PROBLEM DETAILS: Give back only the lines in the records below from the one with "2: (540, 525, 1.91)" to the one with "20: (525, 292, 1.96)", both inclusive, word for word.

[SUPPLIED MATERIAL — start]

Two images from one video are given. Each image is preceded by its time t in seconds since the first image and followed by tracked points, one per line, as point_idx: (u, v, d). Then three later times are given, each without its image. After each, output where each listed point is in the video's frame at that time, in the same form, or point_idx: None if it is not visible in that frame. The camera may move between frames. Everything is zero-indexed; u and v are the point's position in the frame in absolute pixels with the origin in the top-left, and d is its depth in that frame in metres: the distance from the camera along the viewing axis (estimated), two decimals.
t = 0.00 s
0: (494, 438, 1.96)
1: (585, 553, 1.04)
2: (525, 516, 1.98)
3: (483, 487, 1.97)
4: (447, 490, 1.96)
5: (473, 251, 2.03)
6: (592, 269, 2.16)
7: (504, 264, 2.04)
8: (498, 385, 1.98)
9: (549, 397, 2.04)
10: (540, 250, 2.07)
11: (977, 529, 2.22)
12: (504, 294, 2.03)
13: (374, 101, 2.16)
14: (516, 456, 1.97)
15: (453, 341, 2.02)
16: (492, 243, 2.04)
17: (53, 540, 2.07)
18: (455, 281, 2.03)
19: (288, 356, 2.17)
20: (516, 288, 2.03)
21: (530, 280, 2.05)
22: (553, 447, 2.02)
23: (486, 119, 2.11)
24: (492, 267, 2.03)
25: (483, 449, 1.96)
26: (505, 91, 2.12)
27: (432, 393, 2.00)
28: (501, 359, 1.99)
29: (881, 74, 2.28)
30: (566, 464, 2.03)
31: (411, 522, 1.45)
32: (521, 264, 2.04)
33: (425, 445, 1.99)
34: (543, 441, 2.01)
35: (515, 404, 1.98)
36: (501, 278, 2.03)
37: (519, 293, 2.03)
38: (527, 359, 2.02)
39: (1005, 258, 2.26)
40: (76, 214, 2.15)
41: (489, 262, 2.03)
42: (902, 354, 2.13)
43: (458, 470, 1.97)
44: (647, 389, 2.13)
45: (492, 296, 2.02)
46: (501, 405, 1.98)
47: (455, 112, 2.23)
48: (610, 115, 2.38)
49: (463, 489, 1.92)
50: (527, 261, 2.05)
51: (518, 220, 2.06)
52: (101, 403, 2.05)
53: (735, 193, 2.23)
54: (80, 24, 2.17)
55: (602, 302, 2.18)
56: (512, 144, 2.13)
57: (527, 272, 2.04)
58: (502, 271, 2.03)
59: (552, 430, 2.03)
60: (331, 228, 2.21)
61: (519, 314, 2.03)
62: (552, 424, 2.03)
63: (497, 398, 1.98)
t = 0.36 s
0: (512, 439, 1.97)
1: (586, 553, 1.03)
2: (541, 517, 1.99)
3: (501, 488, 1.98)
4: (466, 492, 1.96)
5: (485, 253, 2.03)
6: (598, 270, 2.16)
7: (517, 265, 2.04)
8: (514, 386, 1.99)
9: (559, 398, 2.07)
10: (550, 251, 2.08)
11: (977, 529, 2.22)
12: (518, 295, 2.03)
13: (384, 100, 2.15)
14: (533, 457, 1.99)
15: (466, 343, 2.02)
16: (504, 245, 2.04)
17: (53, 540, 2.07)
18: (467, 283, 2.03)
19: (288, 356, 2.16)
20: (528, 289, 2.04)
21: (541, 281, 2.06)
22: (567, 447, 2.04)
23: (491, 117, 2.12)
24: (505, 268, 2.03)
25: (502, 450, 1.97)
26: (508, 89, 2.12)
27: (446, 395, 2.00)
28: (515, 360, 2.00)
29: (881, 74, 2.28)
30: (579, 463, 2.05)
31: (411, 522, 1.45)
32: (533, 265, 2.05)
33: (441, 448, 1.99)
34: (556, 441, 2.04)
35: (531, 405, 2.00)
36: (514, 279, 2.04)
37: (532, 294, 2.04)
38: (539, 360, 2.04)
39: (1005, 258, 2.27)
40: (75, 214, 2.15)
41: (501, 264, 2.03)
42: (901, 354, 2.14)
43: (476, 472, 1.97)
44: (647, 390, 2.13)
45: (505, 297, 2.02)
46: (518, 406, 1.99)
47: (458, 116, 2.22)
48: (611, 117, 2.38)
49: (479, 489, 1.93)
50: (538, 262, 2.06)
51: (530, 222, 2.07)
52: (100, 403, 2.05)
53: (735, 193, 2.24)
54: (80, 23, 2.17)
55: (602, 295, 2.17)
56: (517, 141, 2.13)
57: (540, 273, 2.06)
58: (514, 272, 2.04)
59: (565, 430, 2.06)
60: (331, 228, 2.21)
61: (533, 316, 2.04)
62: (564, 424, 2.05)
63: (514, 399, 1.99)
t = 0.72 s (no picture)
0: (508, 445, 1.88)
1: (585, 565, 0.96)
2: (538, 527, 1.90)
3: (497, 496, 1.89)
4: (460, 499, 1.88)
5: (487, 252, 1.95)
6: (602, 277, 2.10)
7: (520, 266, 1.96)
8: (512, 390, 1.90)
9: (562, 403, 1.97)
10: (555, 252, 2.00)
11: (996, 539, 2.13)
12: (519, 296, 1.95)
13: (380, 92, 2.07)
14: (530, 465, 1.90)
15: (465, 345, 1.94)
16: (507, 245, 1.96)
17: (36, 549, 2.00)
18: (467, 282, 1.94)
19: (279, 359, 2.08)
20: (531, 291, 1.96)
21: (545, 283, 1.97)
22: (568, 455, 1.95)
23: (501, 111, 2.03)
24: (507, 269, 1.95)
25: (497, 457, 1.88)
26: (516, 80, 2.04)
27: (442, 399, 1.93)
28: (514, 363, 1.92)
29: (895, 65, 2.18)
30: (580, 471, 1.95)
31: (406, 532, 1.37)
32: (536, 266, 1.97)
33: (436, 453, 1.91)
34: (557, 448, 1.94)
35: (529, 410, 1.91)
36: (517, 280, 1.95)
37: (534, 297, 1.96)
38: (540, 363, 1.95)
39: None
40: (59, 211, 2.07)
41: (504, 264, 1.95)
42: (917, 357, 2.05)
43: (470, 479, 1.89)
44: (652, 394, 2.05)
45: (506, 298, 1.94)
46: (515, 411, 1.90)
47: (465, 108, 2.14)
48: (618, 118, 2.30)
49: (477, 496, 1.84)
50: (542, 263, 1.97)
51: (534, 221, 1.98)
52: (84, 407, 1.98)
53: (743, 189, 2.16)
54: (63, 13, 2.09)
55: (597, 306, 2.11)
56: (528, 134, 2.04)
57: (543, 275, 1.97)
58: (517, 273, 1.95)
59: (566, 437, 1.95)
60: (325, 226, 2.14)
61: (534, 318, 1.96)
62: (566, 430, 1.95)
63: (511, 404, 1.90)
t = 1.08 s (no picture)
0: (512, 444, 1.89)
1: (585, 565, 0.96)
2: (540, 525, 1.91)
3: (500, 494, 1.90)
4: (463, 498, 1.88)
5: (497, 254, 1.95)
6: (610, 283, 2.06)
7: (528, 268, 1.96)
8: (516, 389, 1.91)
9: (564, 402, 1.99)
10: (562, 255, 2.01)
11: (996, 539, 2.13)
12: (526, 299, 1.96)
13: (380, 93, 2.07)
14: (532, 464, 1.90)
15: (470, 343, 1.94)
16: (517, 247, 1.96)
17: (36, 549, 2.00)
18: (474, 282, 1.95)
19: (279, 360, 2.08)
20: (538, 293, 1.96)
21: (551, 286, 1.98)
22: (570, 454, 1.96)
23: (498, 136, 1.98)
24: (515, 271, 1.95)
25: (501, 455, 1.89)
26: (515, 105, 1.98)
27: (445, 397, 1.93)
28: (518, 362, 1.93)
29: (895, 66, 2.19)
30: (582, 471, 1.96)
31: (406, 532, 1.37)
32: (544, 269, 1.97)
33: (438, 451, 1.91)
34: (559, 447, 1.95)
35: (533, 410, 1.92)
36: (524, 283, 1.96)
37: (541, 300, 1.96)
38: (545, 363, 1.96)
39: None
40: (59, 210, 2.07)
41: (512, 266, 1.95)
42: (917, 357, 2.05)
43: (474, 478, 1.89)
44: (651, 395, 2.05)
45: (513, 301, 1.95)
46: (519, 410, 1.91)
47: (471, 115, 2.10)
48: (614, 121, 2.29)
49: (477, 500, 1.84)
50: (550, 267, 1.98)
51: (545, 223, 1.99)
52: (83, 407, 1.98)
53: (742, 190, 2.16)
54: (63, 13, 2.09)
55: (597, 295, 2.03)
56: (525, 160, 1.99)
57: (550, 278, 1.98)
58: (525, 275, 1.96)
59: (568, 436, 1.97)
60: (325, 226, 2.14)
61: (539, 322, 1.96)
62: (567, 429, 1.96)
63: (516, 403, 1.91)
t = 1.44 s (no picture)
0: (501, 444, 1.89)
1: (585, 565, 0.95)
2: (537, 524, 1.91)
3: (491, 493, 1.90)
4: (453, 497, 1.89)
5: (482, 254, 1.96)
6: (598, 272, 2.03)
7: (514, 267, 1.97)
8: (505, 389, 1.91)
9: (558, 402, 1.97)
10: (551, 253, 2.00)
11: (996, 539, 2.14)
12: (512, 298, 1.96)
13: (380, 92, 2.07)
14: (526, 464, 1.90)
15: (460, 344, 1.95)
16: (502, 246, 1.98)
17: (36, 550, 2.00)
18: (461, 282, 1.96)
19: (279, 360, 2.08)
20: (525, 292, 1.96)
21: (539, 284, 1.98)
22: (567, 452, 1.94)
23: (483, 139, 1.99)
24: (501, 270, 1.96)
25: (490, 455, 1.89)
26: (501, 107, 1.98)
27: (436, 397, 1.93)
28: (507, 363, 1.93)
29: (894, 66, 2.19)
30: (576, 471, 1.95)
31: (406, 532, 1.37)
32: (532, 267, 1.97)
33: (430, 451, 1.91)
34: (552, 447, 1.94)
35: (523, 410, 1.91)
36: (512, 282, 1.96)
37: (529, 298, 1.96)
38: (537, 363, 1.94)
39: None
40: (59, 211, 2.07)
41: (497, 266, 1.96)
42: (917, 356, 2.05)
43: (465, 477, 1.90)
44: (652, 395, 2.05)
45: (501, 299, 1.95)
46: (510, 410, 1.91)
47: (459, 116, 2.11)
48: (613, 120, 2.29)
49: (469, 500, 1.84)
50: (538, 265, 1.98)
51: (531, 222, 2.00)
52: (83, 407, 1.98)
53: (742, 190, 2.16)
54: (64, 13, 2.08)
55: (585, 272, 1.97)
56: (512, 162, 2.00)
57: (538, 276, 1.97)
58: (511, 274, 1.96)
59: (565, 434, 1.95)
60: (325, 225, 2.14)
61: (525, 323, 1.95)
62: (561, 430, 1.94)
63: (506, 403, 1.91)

[SUPPLIED MATERIAL — finish]
[SUPPLIED MATERIAL — start]

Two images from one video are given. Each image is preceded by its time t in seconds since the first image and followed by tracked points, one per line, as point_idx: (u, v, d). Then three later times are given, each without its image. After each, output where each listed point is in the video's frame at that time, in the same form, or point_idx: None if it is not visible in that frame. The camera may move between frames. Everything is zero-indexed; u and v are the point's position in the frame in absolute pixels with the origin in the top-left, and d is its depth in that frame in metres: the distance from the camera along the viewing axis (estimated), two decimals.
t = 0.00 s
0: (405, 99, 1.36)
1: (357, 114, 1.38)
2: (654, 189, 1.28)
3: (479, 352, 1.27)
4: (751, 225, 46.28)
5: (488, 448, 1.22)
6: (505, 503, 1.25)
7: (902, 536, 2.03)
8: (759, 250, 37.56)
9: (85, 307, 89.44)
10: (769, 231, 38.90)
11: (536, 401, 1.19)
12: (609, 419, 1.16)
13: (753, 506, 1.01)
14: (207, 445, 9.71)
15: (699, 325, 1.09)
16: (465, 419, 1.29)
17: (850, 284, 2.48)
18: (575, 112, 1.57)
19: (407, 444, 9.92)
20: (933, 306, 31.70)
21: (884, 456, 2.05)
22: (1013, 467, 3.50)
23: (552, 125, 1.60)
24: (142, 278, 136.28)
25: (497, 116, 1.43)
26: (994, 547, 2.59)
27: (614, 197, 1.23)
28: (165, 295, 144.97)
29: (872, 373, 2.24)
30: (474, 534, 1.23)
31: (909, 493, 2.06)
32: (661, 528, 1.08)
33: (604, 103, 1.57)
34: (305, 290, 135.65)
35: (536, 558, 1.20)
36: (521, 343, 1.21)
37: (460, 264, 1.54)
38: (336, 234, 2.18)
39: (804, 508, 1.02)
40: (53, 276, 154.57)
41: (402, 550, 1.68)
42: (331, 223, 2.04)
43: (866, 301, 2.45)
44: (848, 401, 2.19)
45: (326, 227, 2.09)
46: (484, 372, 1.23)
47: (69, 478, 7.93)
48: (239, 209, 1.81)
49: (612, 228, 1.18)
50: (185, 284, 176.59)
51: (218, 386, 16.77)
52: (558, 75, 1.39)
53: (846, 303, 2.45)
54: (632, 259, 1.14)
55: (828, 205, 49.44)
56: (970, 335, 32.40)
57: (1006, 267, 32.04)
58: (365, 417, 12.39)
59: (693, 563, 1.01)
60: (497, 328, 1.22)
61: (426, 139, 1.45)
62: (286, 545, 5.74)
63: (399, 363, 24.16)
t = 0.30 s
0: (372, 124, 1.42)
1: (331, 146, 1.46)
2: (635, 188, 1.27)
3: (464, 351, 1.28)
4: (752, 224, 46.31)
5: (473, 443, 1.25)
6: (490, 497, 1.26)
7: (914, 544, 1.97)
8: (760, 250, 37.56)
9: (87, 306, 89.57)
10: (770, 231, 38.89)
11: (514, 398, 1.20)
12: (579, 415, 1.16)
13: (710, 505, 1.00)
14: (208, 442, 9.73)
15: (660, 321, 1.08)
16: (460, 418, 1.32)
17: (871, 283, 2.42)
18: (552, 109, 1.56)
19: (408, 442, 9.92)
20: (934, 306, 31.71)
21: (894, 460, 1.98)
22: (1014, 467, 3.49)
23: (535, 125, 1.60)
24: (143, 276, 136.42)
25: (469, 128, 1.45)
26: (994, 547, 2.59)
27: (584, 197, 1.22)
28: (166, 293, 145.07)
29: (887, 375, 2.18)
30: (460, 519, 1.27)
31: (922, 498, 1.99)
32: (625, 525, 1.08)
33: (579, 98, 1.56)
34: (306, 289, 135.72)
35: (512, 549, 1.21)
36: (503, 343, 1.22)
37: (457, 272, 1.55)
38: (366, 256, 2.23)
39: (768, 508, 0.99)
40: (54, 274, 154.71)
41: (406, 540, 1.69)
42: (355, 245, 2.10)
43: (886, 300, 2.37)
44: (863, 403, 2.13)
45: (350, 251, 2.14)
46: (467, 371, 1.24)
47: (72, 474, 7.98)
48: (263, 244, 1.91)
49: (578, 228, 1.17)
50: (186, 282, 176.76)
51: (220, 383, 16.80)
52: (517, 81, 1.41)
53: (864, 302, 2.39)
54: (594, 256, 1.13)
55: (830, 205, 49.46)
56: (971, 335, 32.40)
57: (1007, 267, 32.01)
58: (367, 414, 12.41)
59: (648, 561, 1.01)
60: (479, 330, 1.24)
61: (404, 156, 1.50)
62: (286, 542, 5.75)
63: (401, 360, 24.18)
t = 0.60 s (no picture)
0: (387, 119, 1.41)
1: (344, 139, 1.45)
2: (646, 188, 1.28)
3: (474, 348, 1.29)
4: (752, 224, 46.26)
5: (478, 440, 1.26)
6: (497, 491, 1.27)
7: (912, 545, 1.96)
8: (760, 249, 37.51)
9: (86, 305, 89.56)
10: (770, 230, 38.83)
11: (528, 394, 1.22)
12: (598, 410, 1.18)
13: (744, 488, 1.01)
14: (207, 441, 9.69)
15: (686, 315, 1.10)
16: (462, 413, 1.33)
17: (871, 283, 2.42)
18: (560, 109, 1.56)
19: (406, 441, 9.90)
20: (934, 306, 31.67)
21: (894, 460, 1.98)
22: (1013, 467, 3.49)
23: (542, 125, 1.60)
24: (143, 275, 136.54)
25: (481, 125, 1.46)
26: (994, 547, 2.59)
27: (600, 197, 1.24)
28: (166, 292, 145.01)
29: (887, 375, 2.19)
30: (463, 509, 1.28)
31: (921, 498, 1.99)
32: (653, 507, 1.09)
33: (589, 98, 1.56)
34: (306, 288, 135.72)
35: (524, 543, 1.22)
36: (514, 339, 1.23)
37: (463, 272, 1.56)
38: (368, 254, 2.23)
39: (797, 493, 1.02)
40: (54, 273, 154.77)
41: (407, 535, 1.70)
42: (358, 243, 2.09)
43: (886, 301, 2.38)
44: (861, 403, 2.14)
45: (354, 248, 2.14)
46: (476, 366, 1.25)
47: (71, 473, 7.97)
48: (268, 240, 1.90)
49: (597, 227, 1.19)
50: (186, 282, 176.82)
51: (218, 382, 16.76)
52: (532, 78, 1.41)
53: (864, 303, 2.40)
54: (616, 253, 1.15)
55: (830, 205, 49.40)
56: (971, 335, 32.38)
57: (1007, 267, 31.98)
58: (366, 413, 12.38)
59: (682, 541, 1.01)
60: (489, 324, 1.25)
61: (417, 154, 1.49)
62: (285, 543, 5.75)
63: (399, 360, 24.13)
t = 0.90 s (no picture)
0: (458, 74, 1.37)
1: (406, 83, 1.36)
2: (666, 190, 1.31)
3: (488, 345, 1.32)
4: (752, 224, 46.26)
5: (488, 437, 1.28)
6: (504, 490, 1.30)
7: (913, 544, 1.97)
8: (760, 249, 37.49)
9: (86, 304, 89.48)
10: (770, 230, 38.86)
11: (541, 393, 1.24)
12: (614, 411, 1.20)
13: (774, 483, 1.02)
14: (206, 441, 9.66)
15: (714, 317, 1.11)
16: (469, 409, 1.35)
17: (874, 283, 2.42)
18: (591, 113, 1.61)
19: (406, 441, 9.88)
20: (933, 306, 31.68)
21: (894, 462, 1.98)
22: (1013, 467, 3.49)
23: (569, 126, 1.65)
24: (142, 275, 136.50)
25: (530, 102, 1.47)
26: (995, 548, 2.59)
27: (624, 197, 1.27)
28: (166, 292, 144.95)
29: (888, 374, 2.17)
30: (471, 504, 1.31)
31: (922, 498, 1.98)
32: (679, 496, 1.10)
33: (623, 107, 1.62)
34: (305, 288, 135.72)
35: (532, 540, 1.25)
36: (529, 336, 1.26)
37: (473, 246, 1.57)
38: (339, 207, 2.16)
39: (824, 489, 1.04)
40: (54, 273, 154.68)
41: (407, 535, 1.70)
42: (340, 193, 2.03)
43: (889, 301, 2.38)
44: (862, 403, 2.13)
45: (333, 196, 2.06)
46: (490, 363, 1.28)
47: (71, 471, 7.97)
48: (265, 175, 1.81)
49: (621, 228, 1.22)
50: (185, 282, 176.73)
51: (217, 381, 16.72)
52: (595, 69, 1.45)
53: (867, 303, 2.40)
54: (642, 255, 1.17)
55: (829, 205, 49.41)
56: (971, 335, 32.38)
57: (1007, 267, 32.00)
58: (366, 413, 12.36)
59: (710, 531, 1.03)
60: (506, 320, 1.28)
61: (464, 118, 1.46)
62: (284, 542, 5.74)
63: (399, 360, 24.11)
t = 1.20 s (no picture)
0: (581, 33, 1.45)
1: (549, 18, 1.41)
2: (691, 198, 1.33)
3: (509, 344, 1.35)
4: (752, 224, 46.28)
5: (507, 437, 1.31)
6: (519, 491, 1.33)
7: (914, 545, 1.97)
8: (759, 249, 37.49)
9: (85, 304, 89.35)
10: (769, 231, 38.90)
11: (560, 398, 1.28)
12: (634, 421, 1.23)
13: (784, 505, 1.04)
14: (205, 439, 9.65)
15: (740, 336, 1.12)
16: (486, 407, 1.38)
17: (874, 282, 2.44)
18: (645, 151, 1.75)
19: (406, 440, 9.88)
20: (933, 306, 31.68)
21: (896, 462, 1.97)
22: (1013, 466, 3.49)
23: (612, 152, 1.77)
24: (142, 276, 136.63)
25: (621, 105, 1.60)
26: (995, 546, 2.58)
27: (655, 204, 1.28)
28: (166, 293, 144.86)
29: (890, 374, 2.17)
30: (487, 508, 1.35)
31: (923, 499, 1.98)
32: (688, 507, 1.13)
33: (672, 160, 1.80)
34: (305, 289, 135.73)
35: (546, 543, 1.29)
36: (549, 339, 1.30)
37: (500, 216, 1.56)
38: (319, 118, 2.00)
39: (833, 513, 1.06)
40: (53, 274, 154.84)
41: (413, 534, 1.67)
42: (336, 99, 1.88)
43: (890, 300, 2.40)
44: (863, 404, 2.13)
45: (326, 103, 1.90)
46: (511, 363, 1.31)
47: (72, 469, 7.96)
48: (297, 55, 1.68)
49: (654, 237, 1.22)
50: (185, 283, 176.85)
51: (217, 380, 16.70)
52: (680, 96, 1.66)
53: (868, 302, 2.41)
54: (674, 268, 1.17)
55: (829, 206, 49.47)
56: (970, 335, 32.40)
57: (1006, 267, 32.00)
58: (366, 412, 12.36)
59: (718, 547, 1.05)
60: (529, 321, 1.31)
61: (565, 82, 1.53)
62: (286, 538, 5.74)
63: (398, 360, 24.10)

[SUPPLIED MATERIAL — finish]

COMPLETED EXERCISE:
2: (540, 525, 1.91)
3: (500, 494, 1.90)
4: (463, 498, 1.88)
5: (497, 254, 1.95)
6: (610, 283, 2.06)
7: (528, 268, 1.96)
8: (516, 389, 1.91)
9: (564, 402, 1.99)
10: (562, 255, 2.01)
11: (996, 539, 2.13)
12: (526, 299, 1.96)
13: (380, 93, 2.07)
14: (532, 464, 1.90)
15: (470, 343, 1.94)
16: (517, 247, 1.96)
17: (36, 549, 2.00)
18: (474, 282, 1.95)
19: (279, 360, 2.08)
20: (538, 293, 1.96)
21: (551, 286, 1.98)
22: (570, 454, 1.96)
23: (498, 136, 1.98)
24: (515, 271, 1.95)
25: (501, 455, 1.89)
26: (515, 105, 1.98)
27: (445, 397, 1.93)
28: (518, 362, 1.93)
29: (895, 66, 2.19)
30: (582, 471, 1.96)
31: (406, 532, 1.37)
32: (544, 269, 1.97)
33: (438, 451, 1.91)
34: (559, 447, 1.95)
35: (533, 410, 1.92)
36: (524, 283, 1.96)
37: (541, 300, 1.96)
38: (545, 363, 1.96)
39: None
40: (59, 210, 2.07)
41: (512, 266, 1.95)
42: (917, 357, 2.05)
43: (474, 478, 1.89)
44: (651, 395, 2.05)
45: (513, 301, 1.95)
46: (519, 410, 1.91)
47: (471, 115, 2.10)
48: (614, 121, 2.29)
49: (477, 500, 1.84)
50: (550, 267, 1.98)
51: (545, 223, 1.99)
52: (83, 407, 1.98)
53: (742, 190, 2.16)
54: (63, 13, 2.09)
55: (597, 295, 2.03)
56: (525, 160, 1.99)
57: (550, 278, 1.98)
58: (525, 275, 1.96)
59: (568, 436, 1.97)
60: (325, 226, 2.14)
61: (539, 322, 1.96)
62: (567, 429, 1.96)
63: (516, 403, 1.91)
t = 1.44 s (no picture)
0: (501, 444, 1.89)
1: (585, 565, 0.95)
2: (537, 524, 1.91)
3: (491, 493, 1.90)
4: (453, 497, 1.89)
5: (482, 254, 1.96)
6: (598, 272, 2.03)
7: (514, 267, 1.97)
8: (505, 389, 1.91)
9: (558, 402, 1.97)
10: (551, 253, 2.00)
11: (996, 539, 2.14)
12: (512, 298, 1.96)
13: (380, 92, 2.07)
14: (526, 464, 1.90)
15: (460, 344, 1.95)
16: (502, 246, 1.98)
17: (36, 550, 2.00)
18: (461, 282, 1.96)
19: (279, 360, 2.08)
20: (525, 292, 1.96)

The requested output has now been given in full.